I have been in a dry spell since moving back from Korea. I feel as though the rug was pulled out from under me when we got home. The church I thought we'd attend... we don't attend. The people I thought I'd spend the most time with... I hardly ever see. The place I thought we'd be living... we abandoned after only a few months. It was hard. I had a very difficult time being content with my lack of familiarity and simply adjusting to change. Change. Something that is constant... yet I CONSTANTLY have such opposition towards change. It makes for a very unhappy person when you cannot roll with the punches. I am a very unhappy person lately.

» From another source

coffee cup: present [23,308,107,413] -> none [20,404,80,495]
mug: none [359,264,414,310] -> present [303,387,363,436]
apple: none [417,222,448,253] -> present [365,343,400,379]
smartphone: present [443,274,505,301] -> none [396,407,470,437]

In talking with K, I described my difficulties in building relationships. How when I reach out to someone, that door seems to be slammed in my face. Either the other person is not motivated to pursue the friendship, they move away, or life is just too busy. In any case, my feelings have been hurt many a time these past couple of years as I try to build up a base of believing friends. It didn't dawn on me until the words came out of my mouth while talking to K, that perhaps God was pushing these "friendships" away from me so I would learn to rely on Him first and foremost for contentment, acceptance, and companionship. Two years. Two long, lonely years. I have struggled to feel accepted, to feel like I belong. All this time, God was trying to tell me I DON"T belong. This world is not what I should be chasing. These relationships are not what I should prioritize ahead of my most important relationship. The only relationship that will last through eternity and will not fade or pass with the passing of this world. The one relationship I was NOT pursuing.
There, I said it. I have been chasing selfish desires, but hose desires were not for the Lord. I had so quickly forgotten Who gives and Who takes. Who builds up and Who tears down. I had forgotten Who had made me to desire fellowship. I had forgotten. And so I pursued temporary joys again. And rooted my happiness in my present situation rather than in my eternal blessing and salvation. I was slowly sinking in my own selfish sorrows.
While K and I were talking, something she said stuck out to me. She said 'Here I was thinking I had mastered my emotions and that I was at peace, but the very next day, someone would talk about my struggle... or share their joy... and I would think "God, I really didn't learn my lesson, did I."' That was a scary thought for me.
Have I learned my lesson, God? I don;t think God always punishes us to teach us. In fact, many times answered prayers have brought me to tears as I reflect on just how intricately God had to orchestrate life for that to come about. I also think "punish" is not really a word we should ever use when talking about how God treats his children. He disciplines us, restores us, rebuilds us and reveals to us that our ways are so different from His. I KNOW the loss of Owen was not a punishment. But it is by far one of the biggest events in my life in which He has changed me.
Owen passed away at about 7 weeks old. Lena is almost 7 weeks old. It just hit home when K asked "Did I learn my lesson?"
Did I listen? Truly listen to what God is or was trying to teach me? Am I really changed?
I don't usually fear that God will take Lena to be with Him as He did for Owen, but I DO think about whether his death was in vain or not.
Was Owen's death in vain? No. Just the other day, a friend told me she was forever transformed by Owen's life and death. So maybe I was asking the wrong question... I was. But I was on the right track... it wasn't Owen's death that I was treating half-hazardly. It was Christ's. I was forgetting what Christ had done for me. How that impacted every moment of my life. Every relationship, every everything. I change nothing. I master nothing.
Here I was thinking that it was within my power to master my emotions and yet I was a hot mess. I thought I could create friendships, and yet I had essentially harvested only a very few.

Jeremiah 17:5 says "Cursed is one man who trusts in man, who depends on flesh for his strength and whose heart turns away from the Lord."

I DO feel cursed, but it was self-inflicted. I place the blame nowhere else. I place the healing that needs to happen only in one place... the feet of Jesus.